Headnote:
For this Rant post and the next, I offer an excerpt from my novel, College and the Boy: a Comic Epic Poem in Prose. Recently, my novel was accepted for publication by a mid-size press but, alas, that publisher went out of business before College and the Boy could be published. Such is the precarious state of the publishing world these days. I currently have my manuscript back out on the market, which is hostile territory for every author—but particularly for the fool who writes literary fiction with an eye toward social reality. Oh well.

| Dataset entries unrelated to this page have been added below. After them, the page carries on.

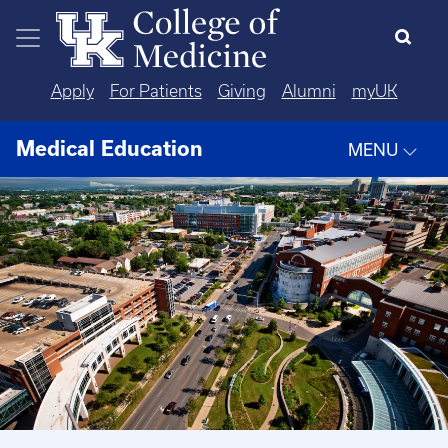
Skip to main content
Apply
For Patients
Giving
Alumni
myUK
Medical Education
MENU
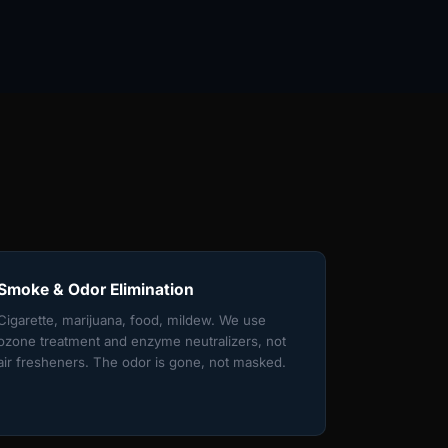
Smoke & Odor Elimination
Cigarette, marijuana, food, mildew. We use
ozone treatment and enzyme neutralizers, not
air fresheners. The odor is gone, not masked.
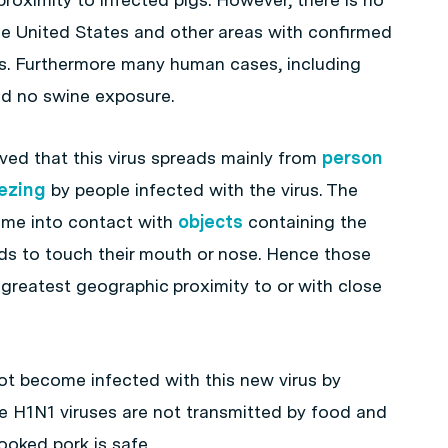
he United States and other areas with confirmed
us. Furthermore many human cases, including
ad no swine exposure.
ieved that this virus spreads mainly from
person
ezing
by people infected with the virus. The
come into contact with
objects
containing the
ds to touch their mouth or nose. Hence those
 greatest geographic proximity to or with close
not become infected with this new virus by
e H1N1 viruses are not transmitted by food and
oked pork is safe.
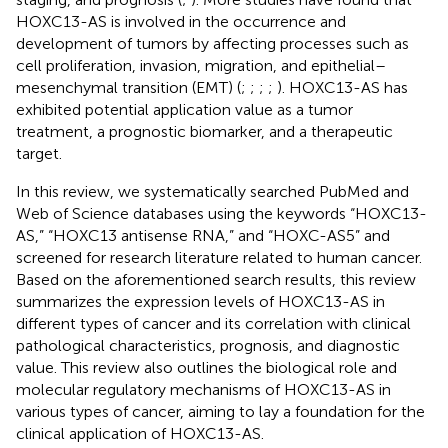
HOXC13-AS is involved in the occurrence and
development of tumors by affecting processes such as
cell proliferation, invasion, migration, and epithelial–
mesenchymal transition (EMT) (
;
;
;
;
). HOXC13-AS has
exhibited potential application value as a tumor
treatment, a prognostic biomarker, and a therapeutic
target.
In this review, we systematically searched PubMed and
Web of Science databases using the keywords “HOXC13-
AS,” “HOXC13 antisense RNA,” and “HOXC-AS5” and
screened for research literature related to human cancer.
Based on the aforementioned search results, this review
summarizes the expression levels of HOXC13-AS in
different types of cancer and its correlation with clinical
pathological characteristics, prognosis, and diagnostic
value. This review also outlines the biological role and
molecular regulatory mechanisms of HOXC13-AS in
various types of cancer, aiming to lay a foundation for the
clinical application of HOXC13-AS.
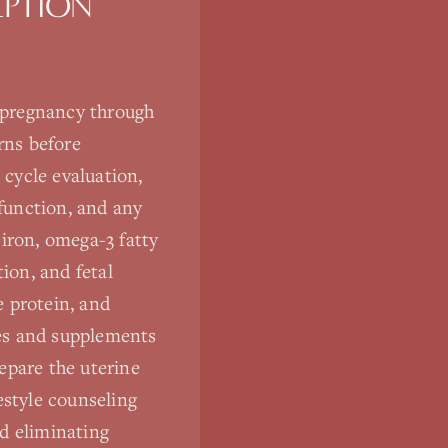
PTION
 pregnancy through
rns before
cycle evaluation,
 function, and any
 iron, omega-3 fatty
ion, and fetal
e protein, and
nes and supplements
epare the uterine
estyle counseling
d eliminating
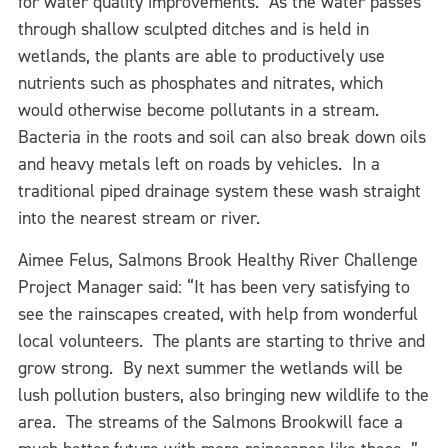
for water quality improvements. As the water passes
through shallow sculpted ditches and is held in
wetlands, the plants are able to productively use
nutrients such as phosphates and nitrates, which
would otherwise become pollutants in a stream.
Bacteria in the roots and soil can also break down oils
and heavy metals left on roads by vehicles. In a
traditional piped drainage system these wash straight
into the nearest stream or river.
Aimee Felus, Salmons Brook Healthy River Challenge
Project Manager said: “It has been very satisfying to
see the rainscapes created, with help from wonderful
local volunteers. The plants are starting to thrive and
grow strong. By next summer the wetlands will be
lush pollution busters, also bringing new wildlife to the
area. The streams of the Salmons Brookwill face a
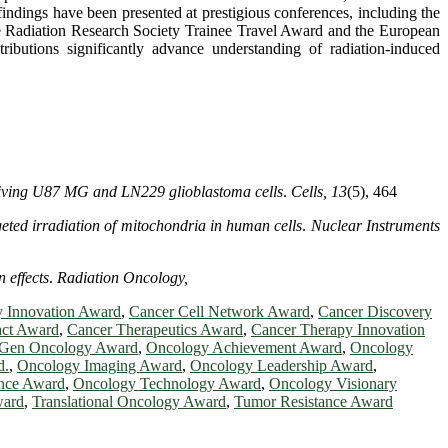
 findings have been presented at prestigious conferences, including the
he Radiation Research Society Trainee Travel Award and the European
butions significantly advance understanding of radiation-induced
 living U87 MG and LN229 glioblastoma cells
.
Cells, 13
(5), 464
eted irradiation of mitochondria in human cells
.
Nuclear Instruments
 effects
.
Radiation Oncology,
y Innovation Award
,
Cancer Cell Network Award
,
Cancer Discovery
act Award
,
Cancer Therapeutics Award
,
Cancer Therapy Innovation
-Gen Oncology Award
,
Oncology Achievement Award
,
Oncology
d.
,
Oncology Imaging Award
,
Oncology Leadership Award
,
nce Award
,
Oncology Technology Award
,
Oncology Visionary
ward
,
Translational Oncology Award
,
Tumor Resistance Award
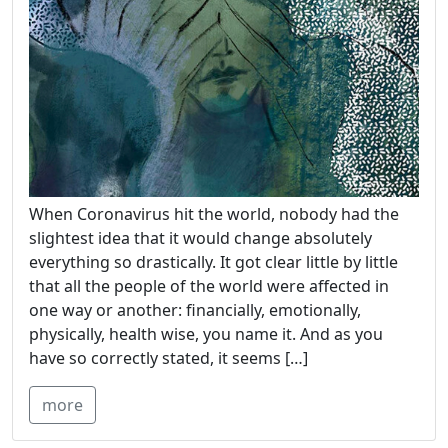
When Coronavirus hit the world, nobody had the
slightest idea that it would change absolutely
everything so drastically. It got clear little by little
that all the people of the world were affected in
one way or another: financially, emotionally,
physically, health wise, you name it. And as you
have so correctly stated, it seems […]
more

To orient you as a reader, College and the Boy is a mixture of satire, formal innovation, and social realism. The story is told by a variety of narrative voices, and three of its twelve chapters are presented in the format of a stage play. This excerpt is the first of those “drama” chapters. The novel takes place at a small, southern, private liberal arts college in the year 1976. Just so you know, the professor in this chapter has just come from a very unpleasant conversation with the Dean of the College. In that conversation, the professor is strongly advised—as his tenure decision fast approaches—to adhere better to the conservative traditions and ideals of the College.
The Excerpt (Part 1):
BOOK III
In Hogarth’s Classroom
SCENE I
[The professor pops into class seven minutes late. He slams the door closed behind him. Literally slams it. Students jolt upright like so many startled bunnies.]
DOC H [pointing rhetorically at the little square glass window cut into the classroom door; there’s ferocity in his voice]. And just what the fuck is that there for?
[The professor then stalks to the front of the classroom. He slams his books down on the table and shoves the portable lectern violently to the floor. He spins and grabs a piece of chalk from the blackboard trough. He finds it too short. He spins back around and throws the chalk against the back wall, zipping it over the students’ heads. They all duck and cover. He spins again and this time locates a longer piece of chalk. With it he scrawls huge yellow capitals across the board.
CHARITY IS VIOLENCE
When he’s done, he spins one last time and throws that piece of chalk against the back wall, too. All twenty students flinch involuntarily.]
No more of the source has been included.